[Saved data entries]
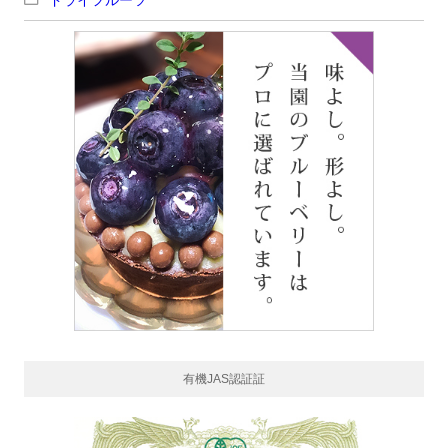
ドライフルーツ
有機JAS認証証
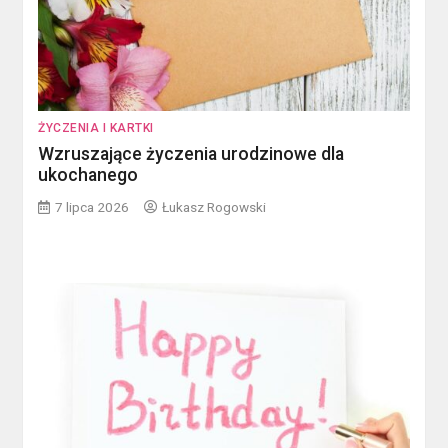
ŻYCZENIA I KARTKI
Wzruszające życzenia urodzinowe dla
ukochanego
7 lipca 2026
Łukasz Rogowski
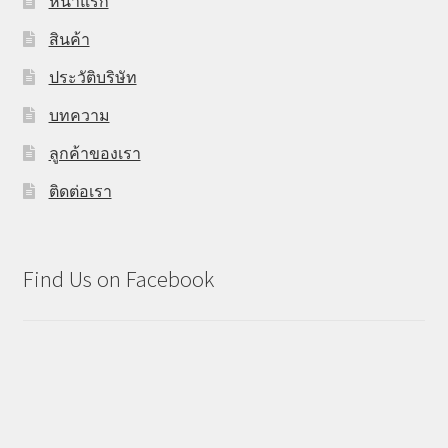
หน้าแรก
สินค้า
ประวัติบริษัท
บทความ
ลูกค้าของเรา
ติดต่อเรา
Find Us on Facebook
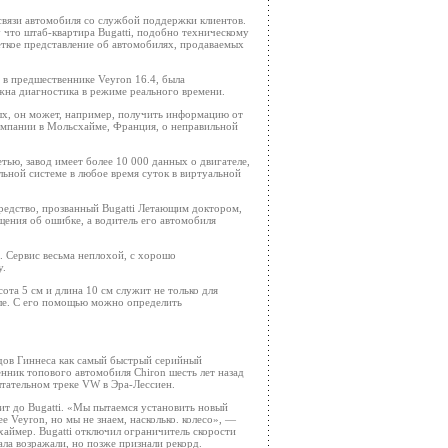
вязи автомобиля со службой поддержки клиентов.
что штаб-квартира Bugatti, подобно техническому
еткое представление об автомобилях, продаваемых
 в предшественнике Veyron 16.4, была
ожна диагностика в режиме реального времени.
ных, он может, например, получить информацию от
компании в Мольсхайме, Франция, о неправильной
етью, завод имеет более 10 000 данных о двигателе,
ьной системе в любое время суток в виртуальной
редство, прозванный Bugatti Летающим доктором,
щения об ошибке, а водитель его автомобиля
 Сервис весьма неплохой, с хорошо
у.
ота 5 см и длина 10 см служит не только для
иле. С его помощью можно определить
ордов Гиннеса как самый быстрый серийный
нник топового автомобиля Chiron шесть лет назад
ытательном треке VW в Эра-Лессиен.
дит до Bugatti. «Мы пытаемся установить новый
е Veyron, но мы не знаем, насколько. колесо», —
хаймер. Bugatti отключил ограничитель скорости
ала возражали, но позже признали рекорд.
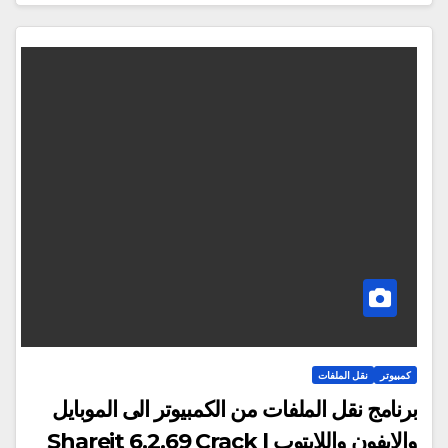
كمبيوتر
نقل الملفات
برنامج نقل الملفات من الكمبيوتر الى الموبايل
والايفون واللابتوب | Shareit 6.2.69 Crack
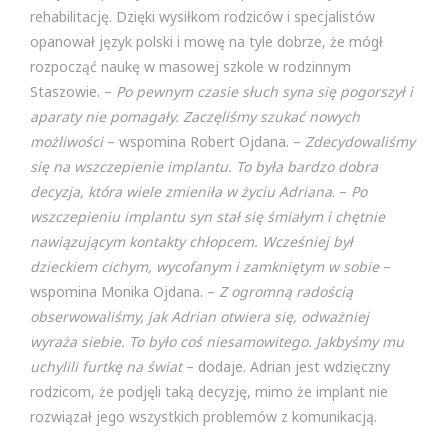
rehabilitację. Dzięki wysiłkom rodziców i specjalistów
opanował język polski i mowę na tyle dobrze, że mógł
rozpocząć naukę w masowej szkole w rodzinnym
Staszowie. –
Po pewnym czasie słuch syna się pogorszył i
aparaty nie pomagały. Zaczęliśmy szukać nowych
możliwości
– wspomina Robert Ojdana. –
Zdecydowaliśmy
się na wszczepienie implantu. To była bardzo dobra
decyzja, która wiele zmieniła w życiu Adriana
. –
Po
wszczepieniu implantu syn stał się śmiałym i chętnie
nawiązującym kontakty chłopcem. Wcześniej był
dzieckiem cichym, wycofanym i zamkniętym w sobie
–
wspomina Monika Ojdana. –
Z ogromną radością
obserwowaliśmy, jak Adrian otwiera się, odważniej
wyraża siebie. To było coś niesamowitego. Jakbyśmy mu
uchylili furtkę na świat
– dodaje. Adrian jest wdzięczny
rodzicom, że podjęli taką decyzję, mimo że implant nie
rozwiązał jego wszystkich problemów z komunikacją.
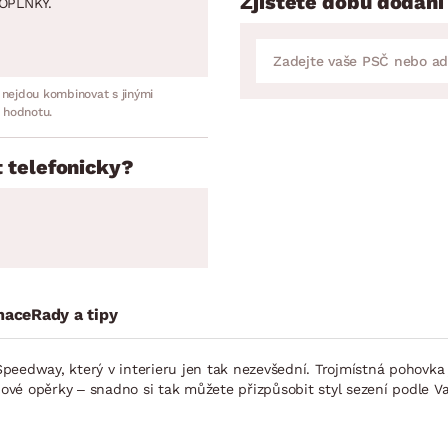
Zjistěte dobu dodání
OPLNKY.
 nejdou kombinovat s jinými
 hodnotu.
 telefonicky?
mace
Rady a tipy
peedway, který v interieru jen tak nezevšední. Trojmístná pohovka
é opěrky – snadno si tak můžete přizpůsobit styl sezení podle Vaš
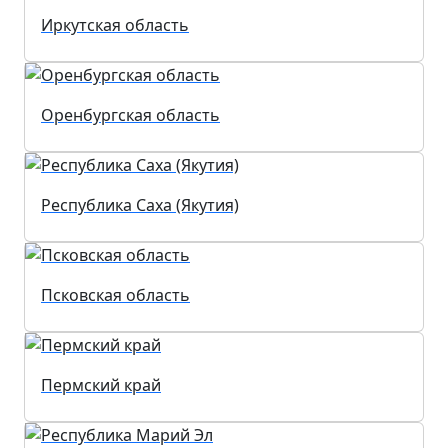
Иркутская область
Оренбургская область
Республика Саха (Якутия)
Псковская область
Пермский край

_TASK DESCRIPTION_: Copy every line of text from all the items above with no changes, omitting the pictures.

_THE COMPLETED TASK_:
ドライフルーツ
有機JAS認証証
ŻYCZENIA I KARTKI
Wzruszające życzenia urodzinowe dla
ukochanego
7 lipca 2026
Łukasz Rogowski
หน้าแรก
สินค้า
ประวัติบริษัท
บทความ
ลูกค้าของเรา
ติดต่อเรา
Find Us on Facebook
вязи автомобиля со службой поддержки клиентов.
что штаб-квартира Bugatti, подобно техническому
еткое представление об автомобилях, продаваемых
 в предшественнике Veyron 16.4, была
ожна диагностика в режиме реального времени.
ных, он может, например, получить информацию от
компании в Мольсхайме, Франция, о неправильной
етью, завод имеет более 10 000 данных о двигателе,
ьной системе в любое время суток в виртуальной
редство, прозванный Bugatti Летающим доктором,
щения об ошибке, а водитель его автомобиля
 Сервис весьма неплохой, с хорошо
у.
ота 5 см и длина 10 см служит не только для
иле. С его помощью можно определить
ордов Гиннеса как самый быстрый серийный
нник топового автомобиля Chiron шесть лет назад
ытательном треке VW в Эра-Лессиен.
дит до Bugatti. «Мы пытаемся установить новый
е Veyron, но мы не знаем, насколько. колесо», —
хаймер. Bugatti отключил ограничитель скорости
ала возражали, но позже признали рекорд.
كمبيوتر
نقل الملفات
برنامج نقل الملفات من الكمبيوتر الى الموبايل
والايفون واللابتوب | Shareit 6.2.69 Crack
rehabilitację. Dzięki wysiłkom rodziców i specjalistów
opanował język polski i mowę na tyle dobrze, że mógł
rozpocząć naukę w masowej szkole w rodzinnym
Staszowie. –
Po pewnym czasie słuch syna się pogorszył i
aparaty nie pomagały. Zaczęliśmy szukać nowych
możliwości
– wspomina Robert Ojdana. –
Zdecydowaliśmy
się na wszczepienie implantu. To była bardzo dobra
decyzja, która wiele zmieniła w życiu Adriana
. –
Po
wszczepieniu implantu syn stał się śmiałym i chętnie
nawiązującym kontakty chłopcem. Wcześniej był
dzieckiem cichym, wycofanym i zamkniętym w sobie
–
wspomina Monika Ojdana. –
Z ogromną radością
obserwowaliśmy, jak Adrian otwiera się, odważniej
wyraża siebie. To było coś niesamowitego. Jakbyśmy mu
uchylili furtkę na świat
– dodaje. Adrian jest wdzięczny
rodzicom, że podjęli taką decyzję, mimo że implant nie
rozwiązał jego wszystkich problemów z komunikacją.
Zjistěte dobu dodání
OPLNKY.
 nejdou kombinovat s jinými
 hodnotu.
 telefonicky?
mace
Rady a tipy
peedway, který v interieru jen tak nezevšední. Trojmístná pohovka
é opěrky – snadno si tak můžete přizpůsobit styl sezení podle Vaš
Иркутская область
Оренбургская область
Республика Саха (Якутия)
Псковская область
Пермский край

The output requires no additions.